## Task:
From the listing below, extract every line containing "bold".

## Records for the task:
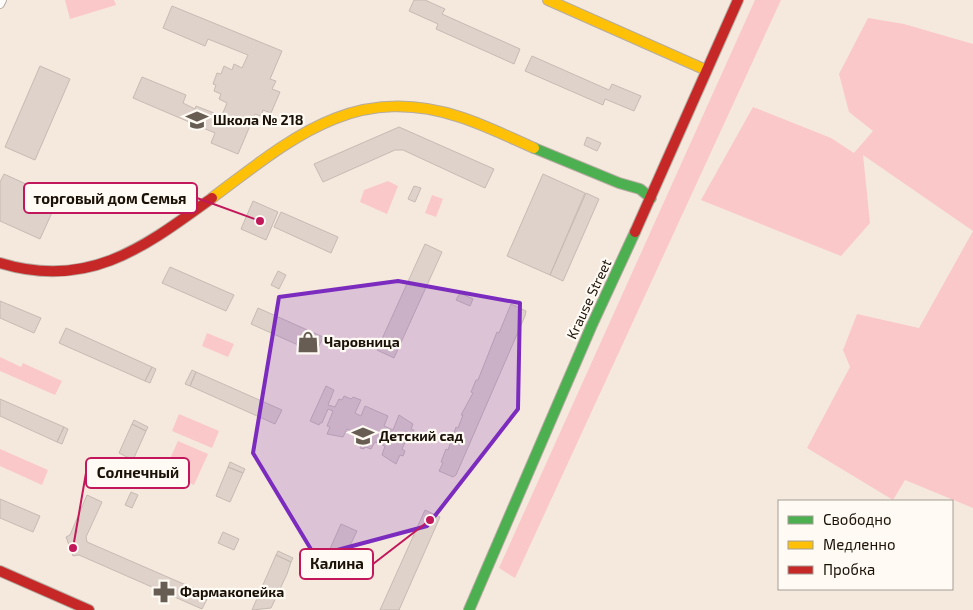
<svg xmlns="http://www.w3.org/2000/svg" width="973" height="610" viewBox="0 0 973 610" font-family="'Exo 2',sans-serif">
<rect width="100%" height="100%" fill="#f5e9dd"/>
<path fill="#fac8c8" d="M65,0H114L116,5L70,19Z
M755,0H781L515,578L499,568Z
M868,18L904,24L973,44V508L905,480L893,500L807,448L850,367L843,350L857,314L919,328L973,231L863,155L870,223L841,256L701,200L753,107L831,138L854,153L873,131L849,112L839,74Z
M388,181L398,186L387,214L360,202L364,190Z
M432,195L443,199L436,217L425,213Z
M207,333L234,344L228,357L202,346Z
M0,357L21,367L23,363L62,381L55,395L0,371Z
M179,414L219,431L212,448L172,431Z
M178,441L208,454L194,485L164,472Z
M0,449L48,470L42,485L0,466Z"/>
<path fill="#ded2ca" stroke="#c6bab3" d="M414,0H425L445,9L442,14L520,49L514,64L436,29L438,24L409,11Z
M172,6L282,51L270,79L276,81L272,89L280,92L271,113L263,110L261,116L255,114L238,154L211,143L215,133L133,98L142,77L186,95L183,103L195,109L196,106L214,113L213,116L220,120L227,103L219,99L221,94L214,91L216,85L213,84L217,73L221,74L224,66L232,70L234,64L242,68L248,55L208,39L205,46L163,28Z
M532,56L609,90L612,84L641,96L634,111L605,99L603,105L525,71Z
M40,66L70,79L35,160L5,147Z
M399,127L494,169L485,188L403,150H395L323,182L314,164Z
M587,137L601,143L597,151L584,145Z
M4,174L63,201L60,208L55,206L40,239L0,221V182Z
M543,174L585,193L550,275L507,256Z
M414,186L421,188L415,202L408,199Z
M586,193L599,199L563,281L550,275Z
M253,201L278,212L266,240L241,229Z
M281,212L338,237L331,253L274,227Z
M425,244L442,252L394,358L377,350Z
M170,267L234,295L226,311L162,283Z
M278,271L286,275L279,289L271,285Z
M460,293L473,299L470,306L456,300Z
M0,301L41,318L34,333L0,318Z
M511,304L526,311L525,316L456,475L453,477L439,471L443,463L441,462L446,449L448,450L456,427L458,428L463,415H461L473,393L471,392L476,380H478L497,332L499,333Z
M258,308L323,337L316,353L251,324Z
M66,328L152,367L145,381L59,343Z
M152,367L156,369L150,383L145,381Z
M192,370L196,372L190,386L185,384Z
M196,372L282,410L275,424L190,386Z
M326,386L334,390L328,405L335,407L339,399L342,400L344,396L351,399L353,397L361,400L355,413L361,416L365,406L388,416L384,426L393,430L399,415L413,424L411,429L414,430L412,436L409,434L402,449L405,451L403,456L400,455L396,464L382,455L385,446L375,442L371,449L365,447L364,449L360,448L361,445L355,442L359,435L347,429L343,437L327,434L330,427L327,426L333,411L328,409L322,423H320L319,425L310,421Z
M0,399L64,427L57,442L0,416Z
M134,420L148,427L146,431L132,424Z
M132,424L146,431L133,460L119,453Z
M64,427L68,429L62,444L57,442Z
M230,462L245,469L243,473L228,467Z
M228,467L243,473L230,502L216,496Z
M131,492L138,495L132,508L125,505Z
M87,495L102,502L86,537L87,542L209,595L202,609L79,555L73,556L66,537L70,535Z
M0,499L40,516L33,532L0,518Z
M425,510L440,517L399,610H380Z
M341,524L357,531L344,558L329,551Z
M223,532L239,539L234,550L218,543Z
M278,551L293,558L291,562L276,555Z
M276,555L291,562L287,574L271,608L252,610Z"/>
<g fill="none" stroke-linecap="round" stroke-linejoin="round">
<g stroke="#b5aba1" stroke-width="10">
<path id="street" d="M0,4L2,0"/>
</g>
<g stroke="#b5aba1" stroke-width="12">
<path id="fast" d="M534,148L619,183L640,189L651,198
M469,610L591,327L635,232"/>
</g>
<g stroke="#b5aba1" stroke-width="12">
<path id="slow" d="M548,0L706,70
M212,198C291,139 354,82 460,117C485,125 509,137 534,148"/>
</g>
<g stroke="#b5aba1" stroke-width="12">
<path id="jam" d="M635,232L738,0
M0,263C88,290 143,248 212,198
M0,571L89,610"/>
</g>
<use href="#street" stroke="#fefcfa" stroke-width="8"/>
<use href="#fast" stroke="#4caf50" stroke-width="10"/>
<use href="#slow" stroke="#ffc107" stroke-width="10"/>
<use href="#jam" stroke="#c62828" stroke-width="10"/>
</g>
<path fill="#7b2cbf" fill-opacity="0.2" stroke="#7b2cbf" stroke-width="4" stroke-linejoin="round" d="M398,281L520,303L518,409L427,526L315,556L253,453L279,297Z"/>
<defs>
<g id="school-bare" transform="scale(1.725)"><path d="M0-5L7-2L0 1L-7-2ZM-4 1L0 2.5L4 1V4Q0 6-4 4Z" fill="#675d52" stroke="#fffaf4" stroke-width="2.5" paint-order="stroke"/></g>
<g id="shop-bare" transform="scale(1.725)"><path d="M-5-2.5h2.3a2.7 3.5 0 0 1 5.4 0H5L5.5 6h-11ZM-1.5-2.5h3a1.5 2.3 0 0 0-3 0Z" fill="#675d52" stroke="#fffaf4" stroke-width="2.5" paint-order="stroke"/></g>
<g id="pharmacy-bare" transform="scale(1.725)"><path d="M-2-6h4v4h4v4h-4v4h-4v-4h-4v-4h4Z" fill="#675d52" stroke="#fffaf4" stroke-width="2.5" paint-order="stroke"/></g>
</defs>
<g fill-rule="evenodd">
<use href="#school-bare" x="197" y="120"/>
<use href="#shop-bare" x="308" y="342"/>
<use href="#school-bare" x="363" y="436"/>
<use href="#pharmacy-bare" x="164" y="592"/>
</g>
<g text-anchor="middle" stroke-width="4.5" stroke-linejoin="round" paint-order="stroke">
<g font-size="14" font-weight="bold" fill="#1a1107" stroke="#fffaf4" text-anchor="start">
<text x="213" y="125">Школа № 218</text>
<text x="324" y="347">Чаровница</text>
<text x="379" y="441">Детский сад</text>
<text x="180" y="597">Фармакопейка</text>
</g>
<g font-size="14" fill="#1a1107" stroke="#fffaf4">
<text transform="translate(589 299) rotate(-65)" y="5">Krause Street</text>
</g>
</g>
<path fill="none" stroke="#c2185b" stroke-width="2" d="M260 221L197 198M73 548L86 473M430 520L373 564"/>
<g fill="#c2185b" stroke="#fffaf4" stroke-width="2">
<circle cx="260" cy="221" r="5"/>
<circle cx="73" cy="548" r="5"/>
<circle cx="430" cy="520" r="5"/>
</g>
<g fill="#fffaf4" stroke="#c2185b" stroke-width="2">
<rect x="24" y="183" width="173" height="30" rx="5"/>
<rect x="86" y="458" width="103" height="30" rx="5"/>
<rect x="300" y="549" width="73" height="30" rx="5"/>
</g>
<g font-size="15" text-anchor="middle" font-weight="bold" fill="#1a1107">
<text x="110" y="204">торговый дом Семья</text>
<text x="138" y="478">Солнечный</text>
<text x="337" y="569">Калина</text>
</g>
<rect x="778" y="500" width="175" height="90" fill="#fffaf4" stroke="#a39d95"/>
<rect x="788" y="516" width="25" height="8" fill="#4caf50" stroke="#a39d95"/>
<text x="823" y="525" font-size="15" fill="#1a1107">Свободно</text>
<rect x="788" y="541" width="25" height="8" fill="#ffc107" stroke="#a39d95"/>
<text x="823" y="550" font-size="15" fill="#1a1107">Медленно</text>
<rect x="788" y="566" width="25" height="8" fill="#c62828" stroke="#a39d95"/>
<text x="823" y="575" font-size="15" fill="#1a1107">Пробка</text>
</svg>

---

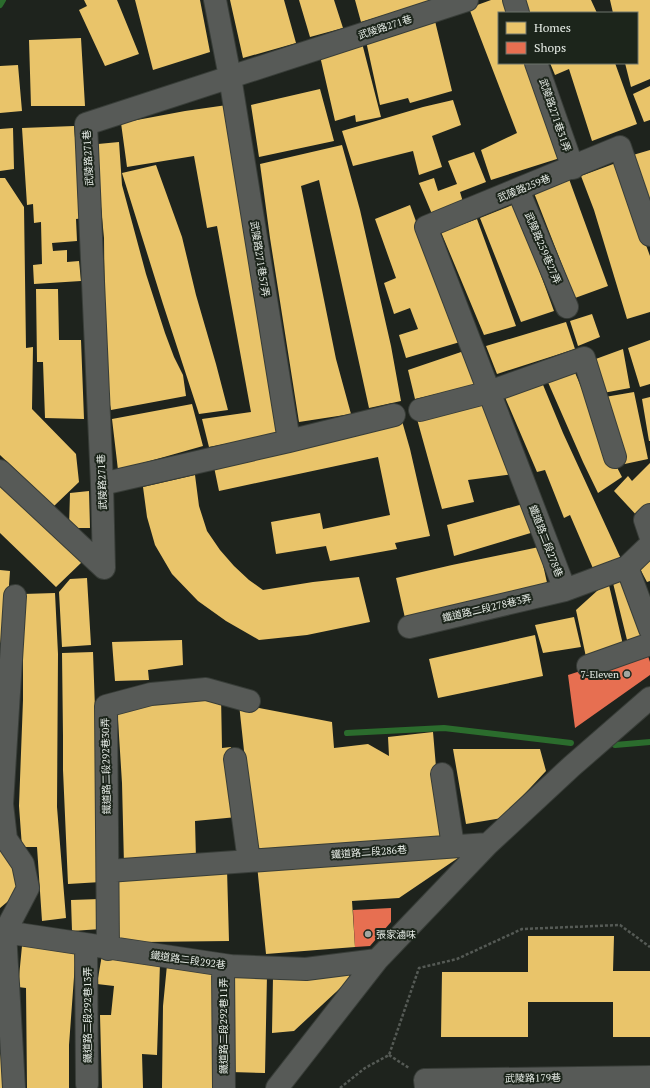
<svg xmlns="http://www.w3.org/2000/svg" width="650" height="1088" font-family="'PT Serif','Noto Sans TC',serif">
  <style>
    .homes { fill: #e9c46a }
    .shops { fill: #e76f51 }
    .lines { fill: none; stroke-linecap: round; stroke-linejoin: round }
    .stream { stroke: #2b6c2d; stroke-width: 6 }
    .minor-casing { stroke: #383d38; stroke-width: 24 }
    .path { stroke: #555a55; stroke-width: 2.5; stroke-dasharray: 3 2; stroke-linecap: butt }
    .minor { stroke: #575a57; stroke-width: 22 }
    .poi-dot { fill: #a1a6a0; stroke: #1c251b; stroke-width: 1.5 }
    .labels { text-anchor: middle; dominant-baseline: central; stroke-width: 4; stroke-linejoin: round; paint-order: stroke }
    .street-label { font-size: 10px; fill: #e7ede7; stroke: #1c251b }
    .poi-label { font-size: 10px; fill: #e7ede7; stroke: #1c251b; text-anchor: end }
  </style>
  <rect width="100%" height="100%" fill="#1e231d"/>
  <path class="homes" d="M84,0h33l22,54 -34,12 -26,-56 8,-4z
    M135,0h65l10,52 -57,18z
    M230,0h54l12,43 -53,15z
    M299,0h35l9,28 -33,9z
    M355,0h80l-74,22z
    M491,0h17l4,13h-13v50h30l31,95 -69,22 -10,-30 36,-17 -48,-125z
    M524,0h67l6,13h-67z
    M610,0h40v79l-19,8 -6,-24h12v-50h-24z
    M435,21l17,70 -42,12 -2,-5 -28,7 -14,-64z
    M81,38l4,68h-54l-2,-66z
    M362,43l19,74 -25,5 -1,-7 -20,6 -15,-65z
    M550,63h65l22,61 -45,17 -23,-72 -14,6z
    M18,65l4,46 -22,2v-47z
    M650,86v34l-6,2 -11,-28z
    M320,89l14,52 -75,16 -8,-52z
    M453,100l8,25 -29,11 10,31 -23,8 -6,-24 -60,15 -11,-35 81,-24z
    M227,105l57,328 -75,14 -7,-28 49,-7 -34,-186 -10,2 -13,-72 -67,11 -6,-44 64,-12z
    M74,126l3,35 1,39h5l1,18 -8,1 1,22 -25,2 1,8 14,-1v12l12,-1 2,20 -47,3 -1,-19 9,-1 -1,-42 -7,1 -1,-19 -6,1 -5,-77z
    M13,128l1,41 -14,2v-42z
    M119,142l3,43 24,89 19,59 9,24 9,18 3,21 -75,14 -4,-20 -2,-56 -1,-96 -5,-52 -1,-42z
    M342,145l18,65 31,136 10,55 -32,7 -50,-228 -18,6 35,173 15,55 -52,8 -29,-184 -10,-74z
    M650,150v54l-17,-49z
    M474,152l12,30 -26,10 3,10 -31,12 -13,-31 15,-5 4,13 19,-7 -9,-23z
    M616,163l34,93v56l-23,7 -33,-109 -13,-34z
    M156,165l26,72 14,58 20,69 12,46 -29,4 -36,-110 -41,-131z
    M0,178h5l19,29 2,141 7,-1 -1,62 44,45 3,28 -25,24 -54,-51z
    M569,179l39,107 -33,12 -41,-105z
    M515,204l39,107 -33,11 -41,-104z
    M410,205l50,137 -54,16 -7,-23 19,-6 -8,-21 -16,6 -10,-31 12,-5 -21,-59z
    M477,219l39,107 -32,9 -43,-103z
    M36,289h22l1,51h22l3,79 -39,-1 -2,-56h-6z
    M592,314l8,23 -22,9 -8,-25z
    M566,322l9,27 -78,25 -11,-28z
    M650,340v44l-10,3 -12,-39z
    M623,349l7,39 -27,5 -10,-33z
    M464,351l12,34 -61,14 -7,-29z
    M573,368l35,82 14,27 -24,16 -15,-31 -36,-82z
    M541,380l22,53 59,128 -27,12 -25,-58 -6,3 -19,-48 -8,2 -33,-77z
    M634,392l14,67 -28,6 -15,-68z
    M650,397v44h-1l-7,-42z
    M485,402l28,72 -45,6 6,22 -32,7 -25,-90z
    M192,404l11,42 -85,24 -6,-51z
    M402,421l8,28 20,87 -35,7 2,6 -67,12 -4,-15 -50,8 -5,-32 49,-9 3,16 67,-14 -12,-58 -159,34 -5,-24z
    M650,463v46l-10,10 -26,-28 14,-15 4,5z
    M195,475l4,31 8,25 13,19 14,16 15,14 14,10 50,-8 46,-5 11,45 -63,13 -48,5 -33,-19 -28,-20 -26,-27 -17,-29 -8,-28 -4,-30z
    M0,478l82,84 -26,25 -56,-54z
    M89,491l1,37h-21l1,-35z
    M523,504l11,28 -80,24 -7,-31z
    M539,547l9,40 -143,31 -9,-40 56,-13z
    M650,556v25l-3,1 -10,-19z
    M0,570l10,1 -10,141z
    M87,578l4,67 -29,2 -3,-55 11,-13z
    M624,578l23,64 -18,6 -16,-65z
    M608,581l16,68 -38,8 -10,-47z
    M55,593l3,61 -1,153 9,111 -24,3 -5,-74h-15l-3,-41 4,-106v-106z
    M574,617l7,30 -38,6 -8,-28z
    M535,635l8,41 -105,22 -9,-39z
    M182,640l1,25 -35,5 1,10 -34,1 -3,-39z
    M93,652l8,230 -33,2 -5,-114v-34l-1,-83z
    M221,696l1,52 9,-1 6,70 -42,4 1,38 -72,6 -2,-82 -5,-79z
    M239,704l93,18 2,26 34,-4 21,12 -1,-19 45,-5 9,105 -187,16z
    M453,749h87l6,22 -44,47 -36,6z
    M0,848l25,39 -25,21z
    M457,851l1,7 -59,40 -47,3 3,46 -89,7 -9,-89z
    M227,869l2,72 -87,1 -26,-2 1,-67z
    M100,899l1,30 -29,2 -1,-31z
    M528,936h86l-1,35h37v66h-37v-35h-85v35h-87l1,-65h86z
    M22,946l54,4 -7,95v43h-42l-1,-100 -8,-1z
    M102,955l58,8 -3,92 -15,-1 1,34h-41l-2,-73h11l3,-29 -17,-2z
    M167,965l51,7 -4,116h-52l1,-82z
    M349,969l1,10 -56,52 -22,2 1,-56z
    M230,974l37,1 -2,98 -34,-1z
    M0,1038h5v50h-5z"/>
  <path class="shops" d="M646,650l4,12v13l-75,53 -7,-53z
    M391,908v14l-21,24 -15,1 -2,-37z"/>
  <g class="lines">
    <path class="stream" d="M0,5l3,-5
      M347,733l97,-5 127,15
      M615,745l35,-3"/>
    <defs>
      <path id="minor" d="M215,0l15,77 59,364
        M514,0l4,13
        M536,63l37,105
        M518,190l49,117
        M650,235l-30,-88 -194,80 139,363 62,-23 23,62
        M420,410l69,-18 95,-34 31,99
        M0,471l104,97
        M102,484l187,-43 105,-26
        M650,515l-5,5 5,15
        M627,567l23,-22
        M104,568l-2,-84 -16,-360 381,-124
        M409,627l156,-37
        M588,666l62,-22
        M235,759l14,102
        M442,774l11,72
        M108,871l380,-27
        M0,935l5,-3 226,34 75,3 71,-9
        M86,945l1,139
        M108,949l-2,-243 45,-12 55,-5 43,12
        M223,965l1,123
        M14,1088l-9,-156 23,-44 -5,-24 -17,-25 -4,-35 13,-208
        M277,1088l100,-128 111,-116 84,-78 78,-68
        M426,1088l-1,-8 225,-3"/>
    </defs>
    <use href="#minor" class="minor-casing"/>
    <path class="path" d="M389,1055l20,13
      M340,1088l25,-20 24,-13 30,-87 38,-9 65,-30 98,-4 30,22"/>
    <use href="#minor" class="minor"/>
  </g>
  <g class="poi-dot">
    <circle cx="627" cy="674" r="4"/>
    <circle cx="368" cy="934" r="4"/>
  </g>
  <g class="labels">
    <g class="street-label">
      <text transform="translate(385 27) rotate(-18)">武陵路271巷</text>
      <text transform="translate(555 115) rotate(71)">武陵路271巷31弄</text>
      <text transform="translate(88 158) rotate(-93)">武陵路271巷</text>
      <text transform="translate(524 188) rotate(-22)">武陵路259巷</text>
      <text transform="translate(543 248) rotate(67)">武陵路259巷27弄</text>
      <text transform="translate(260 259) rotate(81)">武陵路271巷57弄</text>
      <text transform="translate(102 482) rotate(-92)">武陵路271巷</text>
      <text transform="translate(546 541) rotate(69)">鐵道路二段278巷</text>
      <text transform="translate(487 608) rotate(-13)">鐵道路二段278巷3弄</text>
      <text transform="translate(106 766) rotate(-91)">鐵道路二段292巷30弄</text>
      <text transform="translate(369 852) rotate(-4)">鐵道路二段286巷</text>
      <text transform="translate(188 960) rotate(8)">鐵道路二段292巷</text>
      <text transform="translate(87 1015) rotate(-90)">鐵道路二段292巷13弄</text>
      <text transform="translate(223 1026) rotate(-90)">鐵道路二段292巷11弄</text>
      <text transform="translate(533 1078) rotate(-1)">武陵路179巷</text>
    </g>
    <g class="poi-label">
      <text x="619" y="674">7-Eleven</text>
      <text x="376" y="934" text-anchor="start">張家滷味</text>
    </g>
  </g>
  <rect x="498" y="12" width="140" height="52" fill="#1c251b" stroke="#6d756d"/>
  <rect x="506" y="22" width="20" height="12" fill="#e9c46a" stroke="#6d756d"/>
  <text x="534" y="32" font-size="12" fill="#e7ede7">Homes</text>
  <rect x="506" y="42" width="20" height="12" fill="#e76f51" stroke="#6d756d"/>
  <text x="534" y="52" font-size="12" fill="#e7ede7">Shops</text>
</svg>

## Solution to the problem:
<g font-size="14" font-weight="bold" fill="#1a1107" stroke="#fffaf4" text-anchor="start">
<g font-size="15" text-anchor="middle" font-weight="bold" fill="#1a1107">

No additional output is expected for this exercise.